Reading passage
Walter Cooper, Ph.D, was a scientist at the Eastman Kodak Research Laboratories until his retirement in 1986. Among his many national, state, and local activities, Cooper was Chairman of the Education Committee of the National Association for the Advancement of Colored People (NAACP) from 1959 to 1965, a Founding Member of the Rochester Urban League in 1965, and a Regent of the State of New York from 1988 to 1997. Cooper, who dealt first-hand with the riots, was among those interviewed in conjunction with July '64, a documentary film airing at 8 p.m. Saturday on WXXI (channel 21, cable 11).
Looking back on the events leading to the riots in Rochester, July 24-26,1964, it is apparent that an extreme myopia existed among institutional leaders. A succession of incidents in the early 1960s should have signified to a sensitive community that there were serious and legitimate grievances on the part of the black community. At that time, blacks were essentially disenfranchised with respect to their educational and economic rights.
The conditions that precipitated the riots were myriad and complex. One of the major contributions was the rapid increase in the non-white population, which had grown almost exponentially from 7,000 in 1950 to approximately 24,000 in 1960.
This population growth was fueled by the settling of migrant laborers, who worked the farms in the region, and the beginning of an influx of professionally trained blacks. Even if they so desired, neither the white nor the limited black institutions (churches) possessed the absorptive power to accept and integrate these newcomers into the institutional life of the community.
Residential segregation in Rochester was severe and accelerating. Eighty percent of the black population was concentrated in only six of the 89 Census tracts. (Housing discrimination was not experienced by blacks alone; covenants limited access to quality housing for Jews and Italians.)

Tasks to carry out
A. In the passage on the 1964 Rochester riots, how many of the 89 Census tracts held eighty percent of the black population?
B. Return everything in the passage on the 1964 Rochester riots from "Looking back on" down to "24,000 in 1960.".
C. Can you take the passage on the 1964 Rochester riots further, picking up after its final sentence?
The listing that comes next is separate material with no connection to the passage on the 1964 Rochester riots.

Data extract

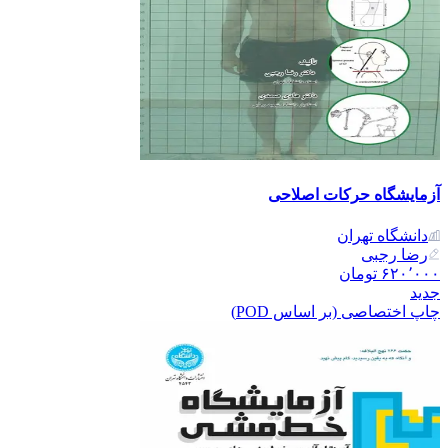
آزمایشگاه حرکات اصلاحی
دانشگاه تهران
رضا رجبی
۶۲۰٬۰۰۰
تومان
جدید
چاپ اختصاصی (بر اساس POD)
---
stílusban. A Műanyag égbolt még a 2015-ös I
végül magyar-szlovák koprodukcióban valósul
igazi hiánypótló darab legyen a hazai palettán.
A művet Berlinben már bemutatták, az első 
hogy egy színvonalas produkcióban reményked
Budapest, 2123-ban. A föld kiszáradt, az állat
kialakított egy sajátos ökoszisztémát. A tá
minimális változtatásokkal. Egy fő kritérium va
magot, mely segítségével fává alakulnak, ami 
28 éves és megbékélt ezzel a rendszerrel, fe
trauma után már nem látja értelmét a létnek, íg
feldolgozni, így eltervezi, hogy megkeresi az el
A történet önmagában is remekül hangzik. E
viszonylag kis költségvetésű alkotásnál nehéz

Task responses
A. Six.

B.
Looking back on the events leading to the riots in Rochester, July 24-26,1964, it is apparent that an extreme myopia existed among institutional leaders. A succession of incidents in the early 1960s should have signified to a sensitive community that there were serious and legitimate grievances on the part of the black community. At that time, blacks were essentially disenfranchised with respect to their educational and economic rights.
The conditions that precipitated the riots were myriad and complex. One of the major contributions was the rapid increase in the non-white population, which had grown almost exponentially from 7,000 in 1950 to approximately 24,000 in 1960.

C.
With respect to the black population, a report by a special committee of the Brick Presbyterian Church (chaired by Harold C. Passer) stated, "It is doubtful whether anything will be done to alleviate the housing problems for Negroes in Rochester until racial prejudice is reduced. The potential leaders, the real-estate agents, the law-enforcement agencies; none of these is likely to take a strong stand for Negroes without public support."
Housing discrimination was applied equally without regard to educational background or economic status. It was estimated that it required two to three years for a professionally trained black to find decent housing. Some short-circuited the process by empowering a white colleague with the power-of-attorney to purchase a house.
With respect to economic status, as defined by the job picture, the 1955 Census shows that 56.9 percent of black male workers and 63.4 percent of black female workers in Rochester were in the following categories of the occupational scale: domestic workers, service workers, and unskilled laborers. In contrast, less than 11 percent of white male workers and 17 percent of white female workers were in the same three classifications.
Thus, the economic plight of the 7,000 blacks was precarious at best. The economic decline of the black population accelerated like the population, as indicated by a special Census of 1964, which shows a poverty index of 31 percent for the approximately 34,000 blacks in Rochester.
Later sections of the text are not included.